Yes “word salad” is dead on. Possibly fear of being found out was the source of his discomfort. He did the this in court. When questioned about his claim of exorbinant child care costs he was asked the name of his baby sitter. He flatly refused to answer the question. Then he was asked if this was girlfriend. He flatly denied it. But then threw in “were friends”. Now, I’ve never met this woman but by my daughter’s description doesn’t sound like she would be, but whatever. If she’s the girlfriend the judge wouldn’t care. So why deny it. And if you’re going to deny it then why add “she’s a friend”? My point is that this word salad leads you into five or more directions. I think he told the truth to the judge that she wasn’t the girlfriend. But the reference to she’s “friend” I took as a veiled threat to me to say, “If you don’t come back to me I’m going to elevate her to girlfriend status”.

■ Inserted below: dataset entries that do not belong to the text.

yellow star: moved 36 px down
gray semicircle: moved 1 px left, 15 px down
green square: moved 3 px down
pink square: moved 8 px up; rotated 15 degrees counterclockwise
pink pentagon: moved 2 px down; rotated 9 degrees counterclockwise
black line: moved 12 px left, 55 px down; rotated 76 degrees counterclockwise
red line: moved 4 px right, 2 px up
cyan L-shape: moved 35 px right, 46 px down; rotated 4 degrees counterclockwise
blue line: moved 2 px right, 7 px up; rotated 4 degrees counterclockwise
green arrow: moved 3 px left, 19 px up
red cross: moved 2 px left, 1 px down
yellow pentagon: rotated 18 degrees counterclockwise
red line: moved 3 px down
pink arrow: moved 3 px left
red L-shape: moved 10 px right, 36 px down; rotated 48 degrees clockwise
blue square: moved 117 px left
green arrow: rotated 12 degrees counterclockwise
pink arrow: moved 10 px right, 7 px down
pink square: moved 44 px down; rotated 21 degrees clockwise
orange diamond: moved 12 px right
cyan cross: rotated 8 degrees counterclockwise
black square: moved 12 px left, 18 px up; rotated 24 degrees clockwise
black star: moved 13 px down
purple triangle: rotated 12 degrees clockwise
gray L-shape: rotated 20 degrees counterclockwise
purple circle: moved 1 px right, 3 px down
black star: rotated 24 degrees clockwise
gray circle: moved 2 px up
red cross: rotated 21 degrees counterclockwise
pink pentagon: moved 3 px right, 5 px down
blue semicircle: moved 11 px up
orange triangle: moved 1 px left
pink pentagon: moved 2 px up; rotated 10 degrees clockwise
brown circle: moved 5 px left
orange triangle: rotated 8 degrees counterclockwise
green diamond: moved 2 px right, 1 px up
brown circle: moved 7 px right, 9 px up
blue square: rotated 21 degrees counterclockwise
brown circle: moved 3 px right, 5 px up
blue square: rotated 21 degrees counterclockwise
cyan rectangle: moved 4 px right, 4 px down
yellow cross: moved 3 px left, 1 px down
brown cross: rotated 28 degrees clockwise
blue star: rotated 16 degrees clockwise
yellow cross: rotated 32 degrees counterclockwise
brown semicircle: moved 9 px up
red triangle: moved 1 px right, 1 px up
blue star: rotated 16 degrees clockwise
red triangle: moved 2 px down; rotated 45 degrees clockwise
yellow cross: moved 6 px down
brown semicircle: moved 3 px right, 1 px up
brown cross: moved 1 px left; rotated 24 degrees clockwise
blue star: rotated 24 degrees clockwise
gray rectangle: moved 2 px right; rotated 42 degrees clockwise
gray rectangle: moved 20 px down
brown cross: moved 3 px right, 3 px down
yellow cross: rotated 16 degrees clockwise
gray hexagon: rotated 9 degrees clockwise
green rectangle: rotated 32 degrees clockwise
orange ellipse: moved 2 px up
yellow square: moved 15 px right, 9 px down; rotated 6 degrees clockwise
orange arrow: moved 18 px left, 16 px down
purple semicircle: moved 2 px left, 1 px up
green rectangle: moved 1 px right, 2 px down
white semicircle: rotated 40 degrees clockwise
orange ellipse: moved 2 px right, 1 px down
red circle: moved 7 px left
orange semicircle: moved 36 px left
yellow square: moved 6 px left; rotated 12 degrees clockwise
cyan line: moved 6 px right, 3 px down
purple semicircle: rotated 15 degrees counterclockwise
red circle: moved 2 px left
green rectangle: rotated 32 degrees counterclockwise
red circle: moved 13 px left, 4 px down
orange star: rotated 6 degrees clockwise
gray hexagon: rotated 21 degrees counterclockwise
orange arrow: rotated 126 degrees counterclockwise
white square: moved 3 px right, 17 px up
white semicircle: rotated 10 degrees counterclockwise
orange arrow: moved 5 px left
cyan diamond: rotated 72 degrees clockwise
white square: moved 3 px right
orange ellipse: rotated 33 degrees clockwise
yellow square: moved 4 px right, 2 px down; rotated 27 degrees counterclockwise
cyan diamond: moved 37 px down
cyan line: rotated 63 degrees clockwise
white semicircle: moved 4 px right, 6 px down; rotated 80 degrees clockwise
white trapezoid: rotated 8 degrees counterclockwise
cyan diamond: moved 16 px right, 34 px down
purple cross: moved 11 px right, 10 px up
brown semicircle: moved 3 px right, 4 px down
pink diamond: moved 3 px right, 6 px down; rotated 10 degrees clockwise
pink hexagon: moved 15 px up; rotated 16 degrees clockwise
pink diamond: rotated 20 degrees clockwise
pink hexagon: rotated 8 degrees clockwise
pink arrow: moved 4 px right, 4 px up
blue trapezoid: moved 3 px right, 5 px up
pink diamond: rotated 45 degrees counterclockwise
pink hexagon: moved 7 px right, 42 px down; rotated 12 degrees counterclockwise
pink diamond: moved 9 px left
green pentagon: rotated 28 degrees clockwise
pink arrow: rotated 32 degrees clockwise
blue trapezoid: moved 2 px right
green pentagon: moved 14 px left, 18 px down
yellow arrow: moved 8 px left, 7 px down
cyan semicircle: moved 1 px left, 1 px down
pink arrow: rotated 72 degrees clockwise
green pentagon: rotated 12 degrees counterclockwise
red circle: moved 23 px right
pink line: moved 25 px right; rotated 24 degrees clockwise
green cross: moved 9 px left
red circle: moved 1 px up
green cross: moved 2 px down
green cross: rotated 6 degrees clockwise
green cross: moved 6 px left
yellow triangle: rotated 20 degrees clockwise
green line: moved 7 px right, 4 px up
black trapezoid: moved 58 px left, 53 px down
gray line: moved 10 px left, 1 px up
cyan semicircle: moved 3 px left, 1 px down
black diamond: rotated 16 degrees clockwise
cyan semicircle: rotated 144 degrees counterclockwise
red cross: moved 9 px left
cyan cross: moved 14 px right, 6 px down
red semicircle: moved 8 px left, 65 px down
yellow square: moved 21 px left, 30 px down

Loveisblind I’m sorry that you are having to go through this betrayal of trust. I like your strategy & Annette is giving you great advise. I’ve used gray-rock & I was happy to have something to make the moral insanity pass me by. A couple things to consider- Some spaths are highly adept at picking up on subtle changes & if they sense that their target is getting wise or just fed up, they will flip the switch and turn on the charm. The sweet, kind, loving character that they portrayed to you in the beginning may return. Promises to the moon. Just one more chance. They are very seductive. We want desperately to believe, to be forgiving, to practice blind love. Unfortunately this is not love. At least not a reciprocal one. I speak from experience. I allowed myself to love and forgive blindly extending trust to the most powerful enemy that I have ever known. I could not have imagined the level of interpersonal destruction that I was rewarded with by being kind, merciful, and extending trust to an untrustworthy individual. It’s called hoovering. It is a strategy. It is not genuine love. The end game is to destroy you. Gray rock till you can put together an exit plan.
What is gray rock?
This link is to an article that explains it in very good detail http://www.lovefraud.com/2012/02/10/the-gray-rock-method-of-dealing-with-psychopaths/
Follow those links. Learn it. Gray rock is your friend. Be the gray rock. Strangely, surprisingly empowering concept.
It really is quite a concept…and would most certainly work!
SPs HATE blandness. They thrive on DRAMA.
Don’t be the drama…be the grey rock! So good!
Grey? Gray?
Sorry about the spelling if I am wrong…lol
I think both spellings are ok. The person who originally wrote the gray rock article spelled it gray.